**Work instructions**
Format every line of the rows below as a Markdown table with two columns, Number and Line, numbering the lines in order and skipping blank ones. Leave the pictures out.

══ Data provided

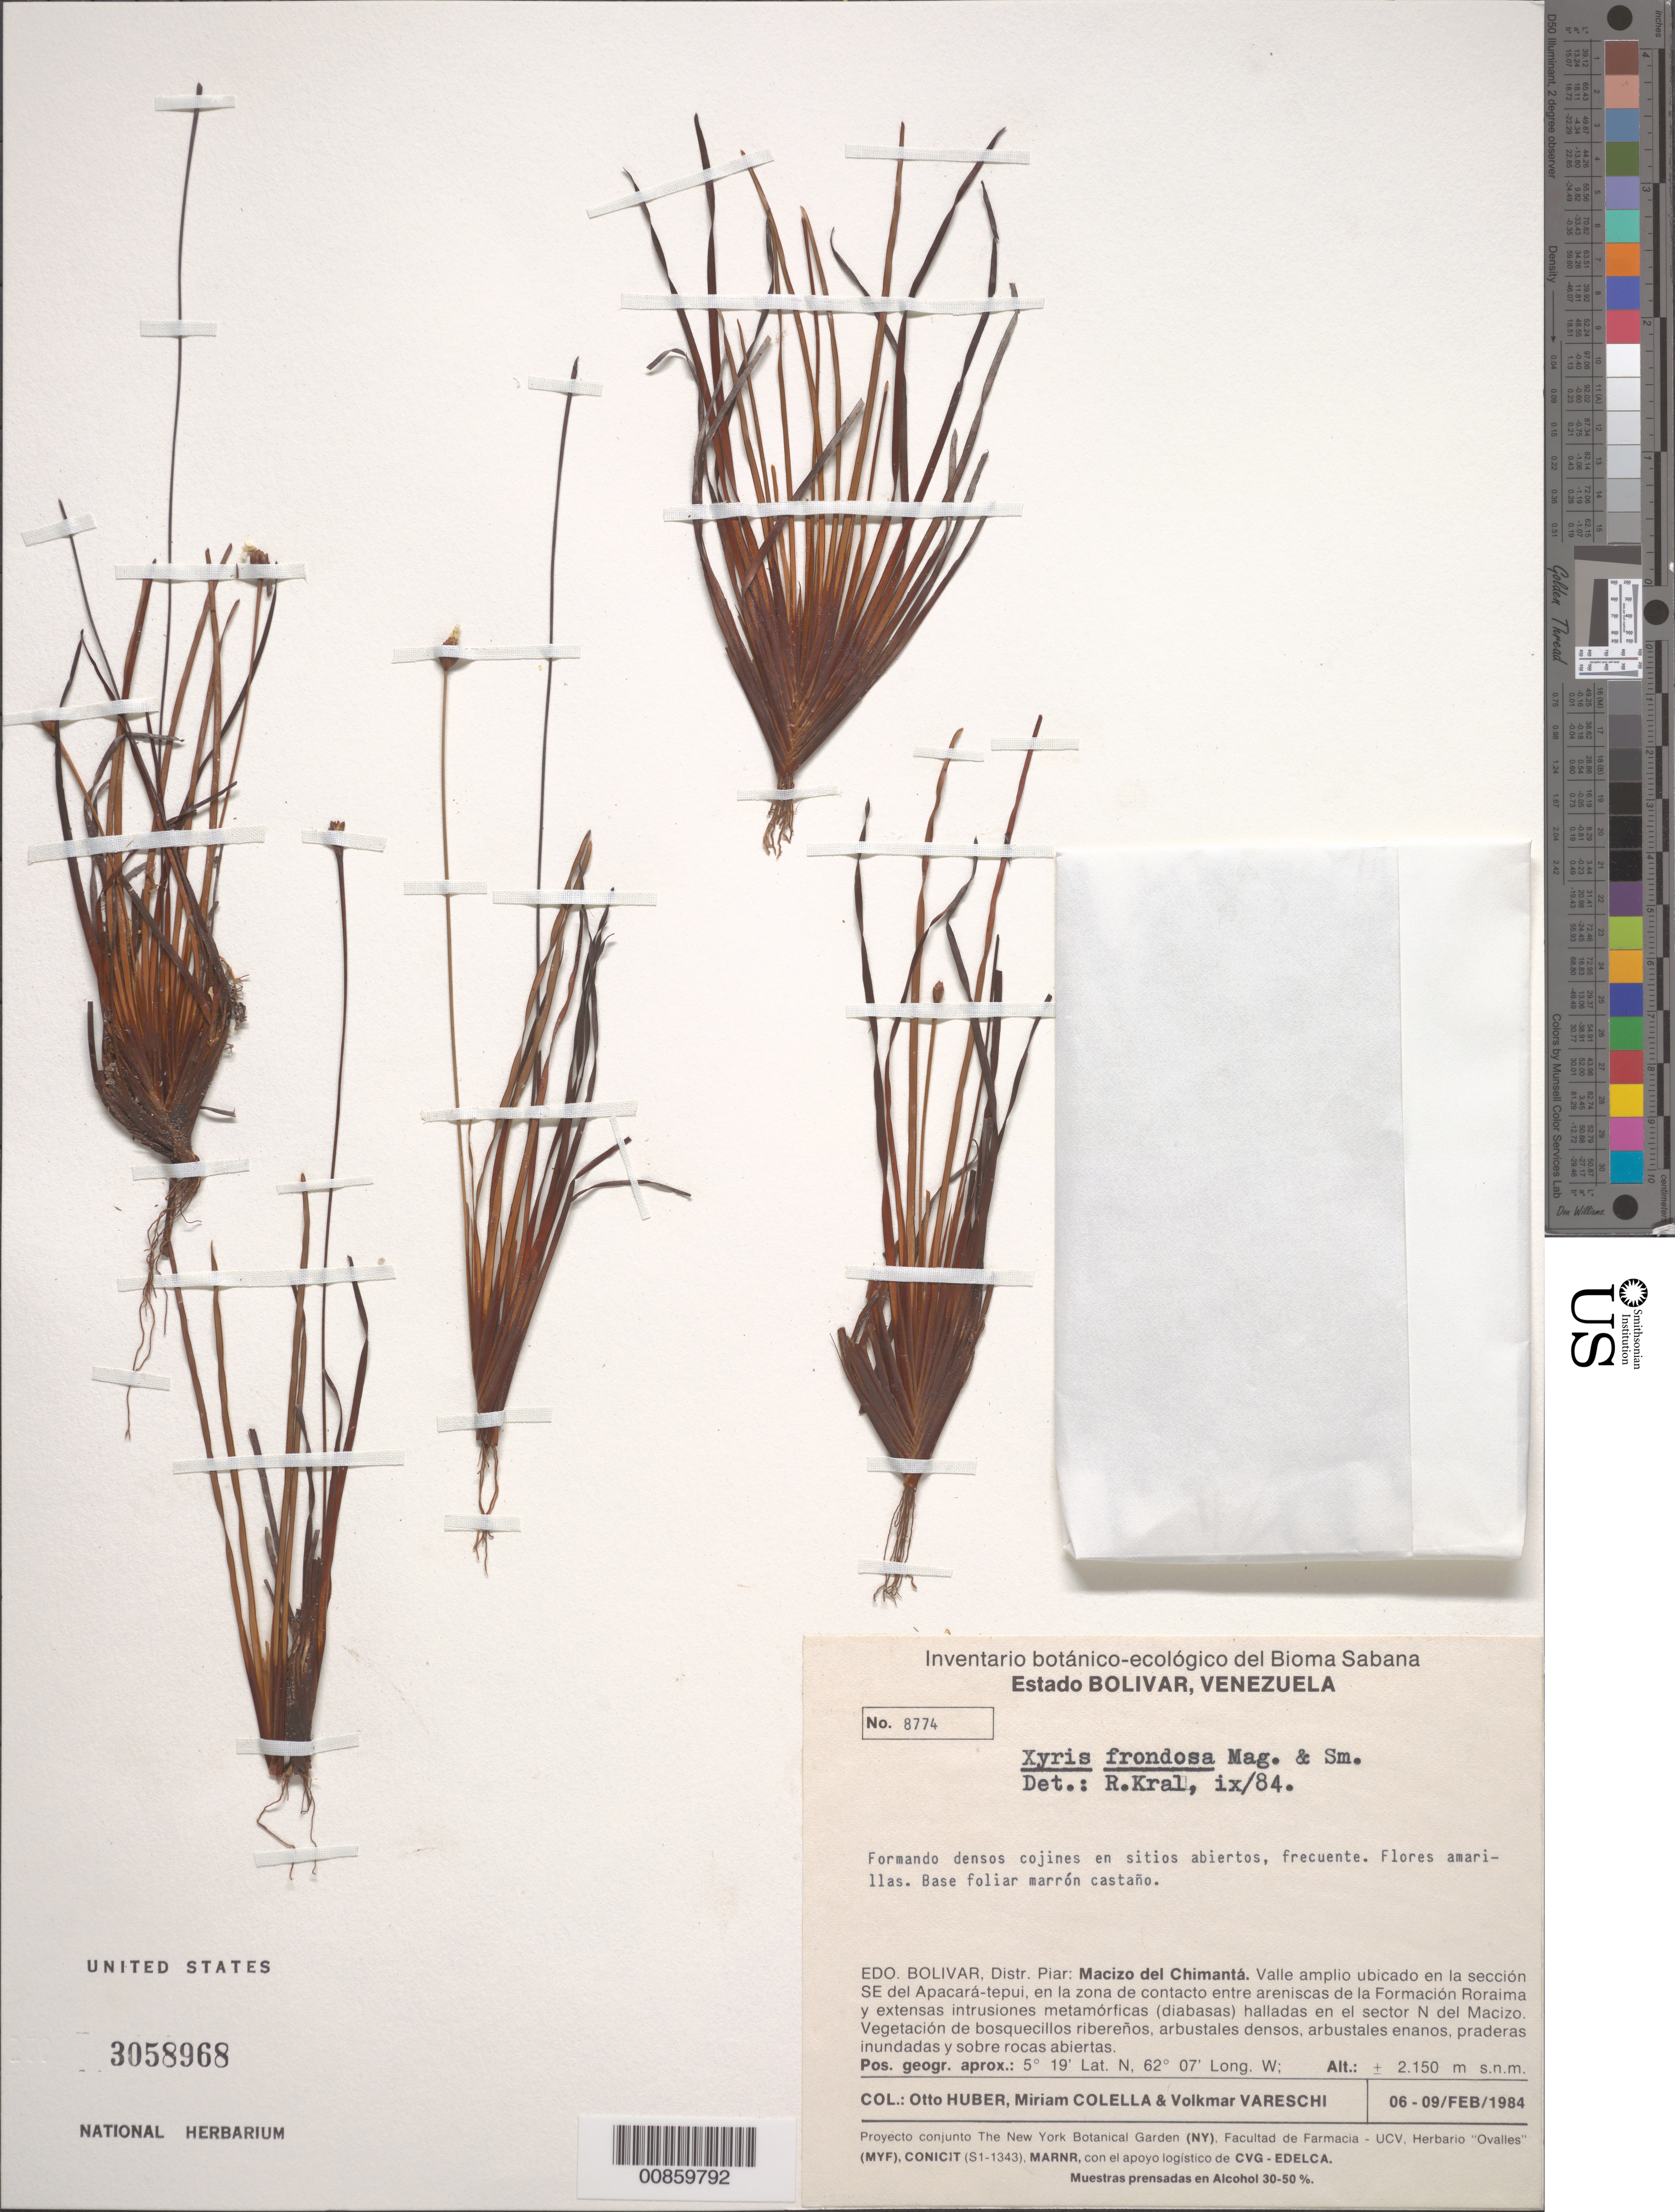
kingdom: Plantae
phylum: Tracheophyta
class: Liliopsida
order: Poales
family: Xyridaceae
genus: Xyris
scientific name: Xyris frondosa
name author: Maguire & L.B. Sm.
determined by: Kral, Robert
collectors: O. Huber, M. Colella & V. Vareschi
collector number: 8774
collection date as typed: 6-Feb-84 to 9-Feb-84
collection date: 1984-02-06/1984-02-09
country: Venezuela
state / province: Bolívar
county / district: Piar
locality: Macizo del Chimantá, valle amplio ubicado en la sección SE del Apacará-tepuí; en el sector N del Macizo.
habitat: En la zona de contacto entre areniscas de la Formación Roraima y extensas intruisiones metemórficas (diabasas) halladas. Vegetación de bosquecillos..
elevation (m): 2150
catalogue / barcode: US 3058968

════

**Result**
| Number | Line |
|---|---|
| 1 | kingdom: Plantae |
| 2 | phylum: Tracheophyta |
| 3 | class: Liliopsida |
| 4 | order: Poales |
| 5 | family: Xyridaceae |
| 6 | genus: Xyris |
| 7 | scientific name: Xyris frondosa |
| 8 | name author: Maguire & L.B. Sm. |
| 9 | determined by: Kral, Robert |
| 10 | collectors: O. Huber, M. Colella & V. Vareschi |
| 11 | collector number: 8774 |
| 12 | collection date as typed: 6-Feb-84 to 9-Feb-84 |
| 13 | collection date: 1984-02-06/1984-02-09 |
| 14 | country: Venezuela |
| 15 | state / province: Bolívar |
| 16 | county / district: Piar |
| 17 | locality: Macizo del Chimantá, valle amplio ubicado en la sección SE del Apacará-tepuí; en el sector N del Macizo. |
| 18 | habitat: En la zona de contacto entre areniscas de la Formación Roraima y extensas intruisiones metemórficas (diabasas) halladas. Vegetación de bosquecillos.. |
| 19 | elevation (m): 2150 |
| 20 | catalogue / barcode: US 3058968 |